The years of the Revolution and the Early Republic, full of tumult and contradictions as they are, provide the setting for another story — one of extended and interwoven families, a society in the midst of change and three sisters. Read this book, get a refresher course in the public events of the period and let your mind experience the sights, sounds and even smells of the streets of Paris and Washington, as well as Virginia. Learn of the difficulties and ironies of life as the daughters of one of the most prominent of the country’s founders.

Jefferson was a brilliant man, but his vision, limited by his times, did not extend to the gifts and potential of women or people of color. Educated in Virginia and in Paris in the style of the elite, his daughters from his marriage to Martha Wayles were bright and capable. This was a period that saw the publication of Mary Wollstonecraft’s “A Vindication of the Rights of Women” and a full conversation on both sides of the Atlantic about women’s economic and educational opportunities. Yet, their father had no expectation that a fine education would fit them for anything but the traditional life of planter’s wives. Their relationships with their often-absent father were very different. Martha Jefferson, as a young girl, had tried to comfort her father in his deep grief after the death of his beloved wife. She remained close to him throughout her life. Maria, determined to make her own way, was less concerned about conforming to Jefferson’s opinions. The story of the daughters’ marriages and families, their experiences of managing plantations and their lives as children of a public figure are well told.

Harriet’s story is of a different order entirely. Her family, enslaved by the Wayles family, had been bequeathed to the Jeffersons.
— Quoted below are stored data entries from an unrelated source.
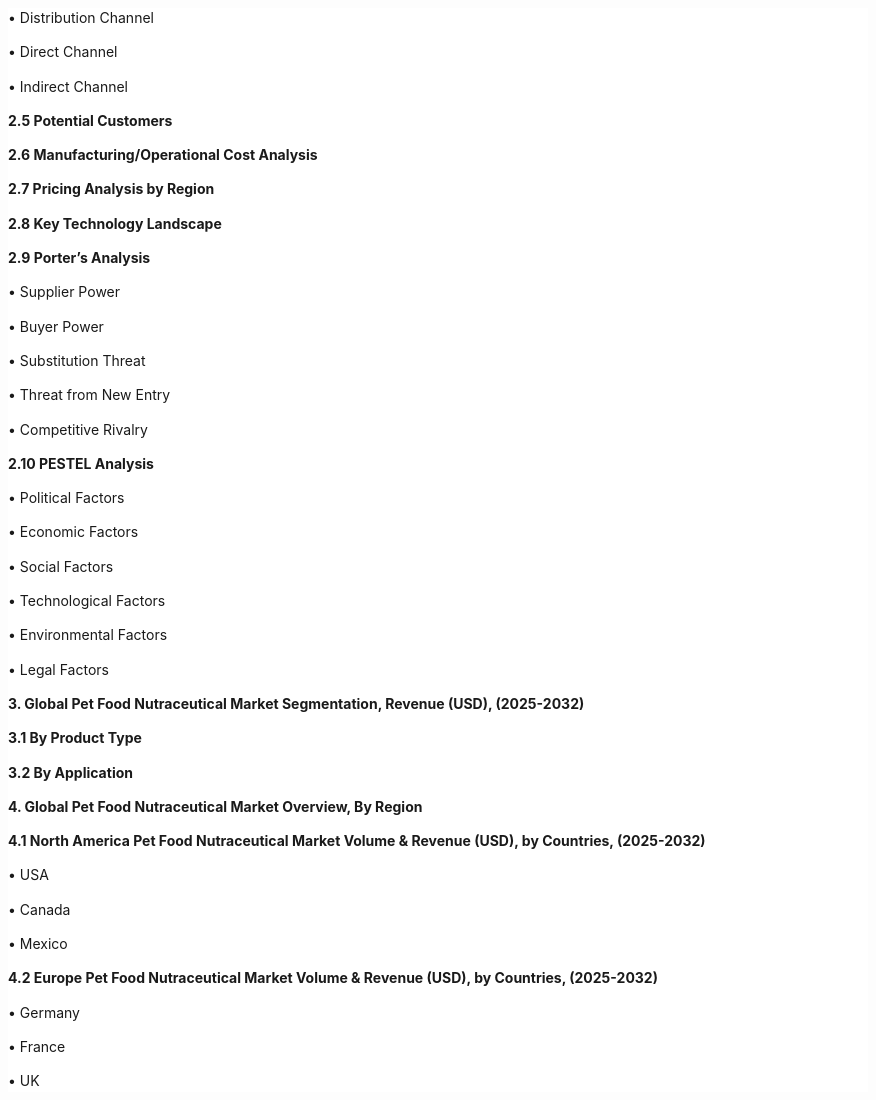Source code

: • Distribution Channel

• Direct Channel

• Indirect Channel

<strong>2.5 Potential Customers</strong>

<strong>2.6 Manufacturing/Operational Cost Analysis</strong>

<strong>2.7 Pricing Analysis by Region</strong>

<strong>2.8 Key Technology Landscape</strong>

<strong>2.9 Porter’s Analysis</strong>

• Supplier Power

• Buyer Power

• Substitution Threat

• Threat from New Entry

• Competitive Rivalry

<strong>2.10 PESTEL Analysis</strong>

• Political Factors

• Economic Factors

• Social Factors

• Technological Factors

• Environmental Factors

• Legal Factors

<strong>3. Global Pet Food Nutraceutical Market Segmentation, Revenue (USD), (2025-2032)</strong>

<strong>3.1 By Product Type</strong>

<strong>3.2 By Application</strong>

<strong>4. Global Pet Food Nutraceutical Market Overview, By Region</strong>

<strong>4.1 North America Pet Food Nutraceutical Market Volume &amp; Revenue (USD), by Countries, (2025-2032)</strong>

• USA

• Canada

• Mexico

<strong>4.2 Europe Pet Food Nutraceutical Market Volume &amp; Revenue (USD), by Countries, (2025-2032)</strong>

• Germany

• France

• UK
Martha had known them from her infancy. Harriet’s mother, Sally Hemings, in fact, was the youngest child of John Wayles, Martha’s own grandfather. Sally had been in France with Jefferson and his daughters; her choice to return to Virginia and her family, rather than press for her freedom in France, set the course of her life. Sally had extracted a firm promise from Jefferson that their children – Beverley, Harriet, Madison and Eston – would be freed, and they were, though without official papers of manumission. Without those papers, they would have been considered runaway slaves, until the passage of the 13th amendment. At the age of 21, Harriet left Virginia. Equipped with her father’s funds and mother’s training, she successfully passed for white and disappeared into Washington City. Catherine Kerrison’s account of her intense search for some clue about the rest of Harriett’s life shows us how difficult it is to discover what life might have been like for those who were not wealthy, well-connected and white.

Especially considering the complex story of these three sisters, white and black, a remark by Lonnie Bunch, director of the National Museum of African American History and Culture, seems particularly apt: “The African-American experience is the lens through which we understand what it is to be an American.” To write histories, we can learn much from personal papers, diaries, letters, legal documents business and farm records. But these must be tied together into a narrative that offers us something more. This book beautifully reflects the best of the historian’s craft.

Melissa Kirkpatrick is director of education ministries at Manassas Presbyterian Church in Virginia and is a member of the Company of Teachers of the Reformed Institute of Metropolitan Washington.